A piece in E-City Beat last week got me thinking about our local teachers. Most of our Great Falls teachers are really good, honest, hard-working folks who just want to make a difference in the lives of kids and our community.
Unfortunately sometimes our teachers don’t get enough thanks for what they do for kids, some of which have irresponsible parents who regard school as free daycare or worse – teachers as surrogate parents.
So with school starting this week, let me take this opportunity to say ‘THANK YOU!’ to all of the awesome teachers in our public and private school systems here.
I was raised in Great Falls, raised my own two daughters here, started helping to raise my grand-kids here and will happily credit the Great Falls public school system and our awesome teachers for the job they do in helping to educate our children. Both of my daughters’ success in life is in large part due to the quality public education they received here.
The E-City Beat piece from last week mentioned that teachers and District employees, especially the Administration on the hill, need to do a better job at public relations if they want to pass local school levies, and I agree.
But the far more troubling issue facing public schools funding in Great Falls is illustrated in the following data contained in a US Census Bureau interim report released in February of this year.
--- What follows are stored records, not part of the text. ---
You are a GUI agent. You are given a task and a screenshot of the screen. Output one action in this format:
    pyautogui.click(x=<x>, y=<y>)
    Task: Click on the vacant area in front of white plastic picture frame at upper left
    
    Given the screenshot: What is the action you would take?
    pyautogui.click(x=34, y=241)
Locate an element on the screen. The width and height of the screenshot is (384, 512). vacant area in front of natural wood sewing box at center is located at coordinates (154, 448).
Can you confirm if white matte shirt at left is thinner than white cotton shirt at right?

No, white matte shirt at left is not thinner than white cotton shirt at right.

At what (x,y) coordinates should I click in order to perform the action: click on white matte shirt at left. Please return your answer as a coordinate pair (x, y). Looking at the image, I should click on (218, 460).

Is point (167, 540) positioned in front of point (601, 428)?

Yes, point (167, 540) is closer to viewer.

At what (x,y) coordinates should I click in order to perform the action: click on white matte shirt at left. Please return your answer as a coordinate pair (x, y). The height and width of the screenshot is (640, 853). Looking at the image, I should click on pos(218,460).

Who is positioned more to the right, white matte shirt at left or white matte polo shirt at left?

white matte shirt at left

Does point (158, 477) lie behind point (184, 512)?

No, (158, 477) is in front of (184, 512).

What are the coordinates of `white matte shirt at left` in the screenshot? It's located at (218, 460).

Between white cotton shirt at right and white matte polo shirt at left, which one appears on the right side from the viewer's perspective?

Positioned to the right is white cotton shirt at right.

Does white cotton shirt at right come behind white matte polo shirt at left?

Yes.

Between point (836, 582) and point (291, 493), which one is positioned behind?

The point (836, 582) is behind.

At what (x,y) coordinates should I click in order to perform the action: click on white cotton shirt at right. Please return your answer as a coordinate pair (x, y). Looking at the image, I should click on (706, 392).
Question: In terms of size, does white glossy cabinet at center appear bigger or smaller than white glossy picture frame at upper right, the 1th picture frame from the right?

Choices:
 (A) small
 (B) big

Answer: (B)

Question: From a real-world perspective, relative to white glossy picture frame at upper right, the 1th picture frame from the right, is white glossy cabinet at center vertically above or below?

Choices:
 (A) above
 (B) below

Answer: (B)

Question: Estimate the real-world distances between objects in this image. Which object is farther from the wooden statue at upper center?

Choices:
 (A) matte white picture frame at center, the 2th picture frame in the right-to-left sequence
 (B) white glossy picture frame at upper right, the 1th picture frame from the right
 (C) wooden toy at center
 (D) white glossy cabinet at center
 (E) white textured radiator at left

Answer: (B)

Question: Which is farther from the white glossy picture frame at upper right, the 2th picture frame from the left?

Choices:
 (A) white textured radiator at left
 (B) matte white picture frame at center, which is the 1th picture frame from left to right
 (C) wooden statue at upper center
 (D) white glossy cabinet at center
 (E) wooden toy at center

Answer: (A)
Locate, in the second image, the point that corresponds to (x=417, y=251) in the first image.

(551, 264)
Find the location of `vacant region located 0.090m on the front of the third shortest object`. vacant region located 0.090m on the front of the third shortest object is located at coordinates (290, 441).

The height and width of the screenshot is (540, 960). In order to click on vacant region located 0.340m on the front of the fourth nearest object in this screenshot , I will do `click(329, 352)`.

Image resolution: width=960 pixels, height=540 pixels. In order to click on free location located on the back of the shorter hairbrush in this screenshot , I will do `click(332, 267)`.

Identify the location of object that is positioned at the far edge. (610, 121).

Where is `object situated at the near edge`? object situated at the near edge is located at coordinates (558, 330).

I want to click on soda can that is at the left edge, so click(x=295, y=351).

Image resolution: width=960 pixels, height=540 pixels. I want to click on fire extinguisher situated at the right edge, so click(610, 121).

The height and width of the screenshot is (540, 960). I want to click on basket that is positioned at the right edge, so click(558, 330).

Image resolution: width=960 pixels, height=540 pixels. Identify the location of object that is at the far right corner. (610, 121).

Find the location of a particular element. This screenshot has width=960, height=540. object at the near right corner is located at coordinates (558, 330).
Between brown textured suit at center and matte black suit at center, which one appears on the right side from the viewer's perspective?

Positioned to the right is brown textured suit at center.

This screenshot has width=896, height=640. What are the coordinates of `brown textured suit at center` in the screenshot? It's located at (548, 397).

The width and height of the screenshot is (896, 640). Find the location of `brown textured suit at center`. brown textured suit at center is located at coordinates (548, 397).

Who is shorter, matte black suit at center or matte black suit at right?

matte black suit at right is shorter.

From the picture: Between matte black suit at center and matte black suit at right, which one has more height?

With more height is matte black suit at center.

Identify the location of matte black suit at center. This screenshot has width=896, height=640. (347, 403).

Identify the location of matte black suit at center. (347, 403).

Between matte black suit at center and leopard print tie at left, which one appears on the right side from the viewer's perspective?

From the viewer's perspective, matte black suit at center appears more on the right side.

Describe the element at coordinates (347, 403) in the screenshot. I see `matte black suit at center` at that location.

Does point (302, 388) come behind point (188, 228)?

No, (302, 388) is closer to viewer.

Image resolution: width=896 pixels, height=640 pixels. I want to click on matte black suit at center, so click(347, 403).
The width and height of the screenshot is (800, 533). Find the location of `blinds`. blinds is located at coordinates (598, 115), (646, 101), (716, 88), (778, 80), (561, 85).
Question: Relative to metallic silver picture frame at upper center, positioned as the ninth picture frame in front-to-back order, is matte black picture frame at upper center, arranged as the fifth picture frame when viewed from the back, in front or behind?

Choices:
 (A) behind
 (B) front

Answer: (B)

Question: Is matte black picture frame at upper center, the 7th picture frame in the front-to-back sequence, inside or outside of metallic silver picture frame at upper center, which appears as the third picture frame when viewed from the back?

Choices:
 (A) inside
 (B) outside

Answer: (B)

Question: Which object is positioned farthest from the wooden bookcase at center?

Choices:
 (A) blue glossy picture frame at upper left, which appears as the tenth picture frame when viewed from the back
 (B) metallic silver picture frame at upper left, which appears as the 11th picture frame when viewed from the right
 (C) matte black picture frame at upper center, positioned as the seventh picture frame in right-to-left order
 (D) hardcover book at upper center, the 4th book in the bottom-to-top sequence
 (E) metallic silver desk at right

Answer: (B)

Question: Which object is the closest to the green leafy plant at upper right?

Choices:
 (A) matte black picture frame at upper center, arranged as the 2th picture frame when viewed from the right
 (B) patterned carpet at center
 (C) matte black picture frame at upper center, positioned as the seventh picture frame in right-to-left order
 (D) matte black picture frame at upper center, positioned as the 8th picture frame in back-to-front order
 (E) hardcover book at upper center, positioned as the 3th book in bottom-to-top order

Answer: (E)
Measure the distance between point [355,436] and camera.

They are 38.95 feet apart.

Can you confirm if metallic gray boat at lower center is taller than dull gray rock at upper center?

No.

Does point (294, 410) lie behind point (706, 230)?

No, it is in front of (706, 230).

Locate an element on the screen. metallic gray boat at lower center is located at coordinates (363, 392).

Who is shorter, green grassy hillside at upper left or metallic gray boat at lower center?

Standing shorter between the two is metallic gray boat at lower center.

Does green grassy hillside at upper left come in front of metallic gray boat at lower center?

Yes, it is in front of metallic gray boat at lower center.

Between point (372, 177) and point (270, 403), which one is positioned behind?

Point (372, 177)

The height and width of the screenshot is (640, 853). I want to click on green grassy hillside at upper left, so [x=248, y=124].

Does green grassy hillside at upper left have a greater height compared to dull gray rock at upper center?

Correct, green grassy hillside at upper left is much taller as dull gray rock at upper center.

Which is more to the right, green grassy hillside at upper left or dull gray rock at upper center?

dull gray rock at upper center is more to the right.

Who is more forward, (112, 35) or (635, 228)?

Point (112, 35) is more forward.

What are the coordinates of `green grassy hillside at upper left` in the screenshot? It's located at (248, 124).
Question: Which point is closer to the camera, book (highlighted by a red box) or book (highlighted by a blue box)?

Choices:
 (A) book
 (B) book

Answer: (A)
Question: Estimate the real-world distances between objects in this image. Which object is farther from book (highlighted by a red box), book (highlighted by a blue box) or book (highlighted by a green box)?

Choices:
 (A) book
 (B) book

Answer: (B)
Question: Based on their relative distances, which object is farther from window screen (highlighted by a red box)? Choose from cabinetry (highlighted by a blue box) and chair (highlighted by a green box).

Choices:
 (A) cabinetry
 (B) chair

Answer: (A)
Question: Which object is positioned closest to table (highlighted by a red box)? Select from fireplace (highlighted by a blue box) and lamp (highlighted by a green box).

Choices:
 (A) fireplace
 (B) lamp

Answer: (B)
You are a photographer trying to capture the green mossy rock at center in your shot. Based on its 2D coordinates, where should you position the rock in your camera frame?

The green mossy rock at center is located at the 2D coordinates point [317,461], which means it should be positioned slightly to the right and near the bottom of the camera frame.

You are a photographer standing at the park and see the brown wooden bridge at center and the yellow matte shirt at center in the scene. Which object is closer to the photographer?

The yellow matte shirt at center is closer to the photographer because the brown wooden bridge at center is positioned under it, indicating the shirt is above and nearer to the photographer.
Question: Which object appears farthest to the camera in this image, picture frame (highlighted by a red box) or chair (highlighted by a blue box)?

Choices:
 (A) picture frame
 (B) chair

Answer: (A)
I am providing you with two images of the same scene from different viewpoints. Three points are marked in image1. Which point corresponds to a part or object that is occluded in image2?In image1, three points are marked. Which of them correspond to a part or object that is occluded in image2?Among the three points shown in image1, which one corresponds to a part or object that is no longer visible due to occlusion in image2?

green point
In an 8-year span between 2010 and 2018:
- Gallatin County (Bozeman/Belgrade) population increased 22,363 = 25% growth.
- Flathead County (Kalispell) population increased 11,179 = 12.3% growth.
- Missoula County population increased 9495 = 8.7% growth.
- Lewis & Clark County (Helena) population increased 5305 = 8.4% growth.
- Yellowstone County (Billings) population increased 12,155 = 8.2% growth.
- Silver Bow County (Butte) population increased 784 = 2.3% growth.
- Cascade County (Great Falls) population increased 320 = 0.4% growth.
If we don’t turn this around then all the positive PR in the world won’t make a difference because we won’t have the tax base to continue our local legacy of quality public education.
Like it or not, ready or not, we are competing with other state and regional cities for resources, taxpayers, and the kind of growth necessary to prosper and fund things like public education in the 21st-century.